Edu pointed out however, that investors are now not only cautious, but also savvy, explaining, “when an economy is in recession, investors become more particular and cautious about what they put their money into. They invest in products whose quality, location, pricing, etc are right”.
He added that quality is of essence at a time like this, noting, “if you drive down a street in Ikoyi, for instance, you could see an apartment block that is completely empty. Further down the street, you could also find another block that is fully occupied and there is never a vacancy in such a block. This is because people have got limited finances and they still want to invest, so they have to look for quality assets”.

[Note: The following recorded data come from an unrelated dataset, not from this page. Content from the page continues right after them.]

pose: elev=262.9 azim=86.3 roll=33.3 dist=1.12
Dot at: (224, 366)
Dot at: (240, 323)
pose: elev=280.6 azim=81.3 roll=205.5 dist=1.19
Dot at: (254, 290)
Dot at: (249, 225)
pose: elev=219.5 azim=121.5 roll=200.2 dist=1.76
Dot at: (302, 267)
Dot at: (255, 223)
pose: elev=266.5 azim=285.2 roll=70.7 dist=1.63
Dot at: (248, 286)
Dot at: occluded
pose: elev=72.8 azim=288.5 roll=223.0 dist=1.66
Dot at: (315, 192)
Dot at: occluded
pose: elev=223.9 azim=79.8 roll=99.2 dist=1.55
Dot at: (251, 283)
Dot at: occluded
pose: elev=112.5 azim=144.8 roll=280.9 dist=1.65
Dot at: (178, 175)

Recession notwithstanding, Nigeria remains a real estate investment destination in Sub-Saharan Africa. It has the potential to be the sub-region’s largest market but it is not at the moment because, according to the Broll chief executive, “there are still a lot of things that need to be done that can lead to increased investment interest in the country. One of them is lack of transparency in real estate transactions. The market is too opaque for people to understand it”.
He advised that the government needs to look into the cost of construction here because, compared to other countries, it is too high. “We need to reduce the cost of construction because it limits how much an investor can put on the market”, he advised further.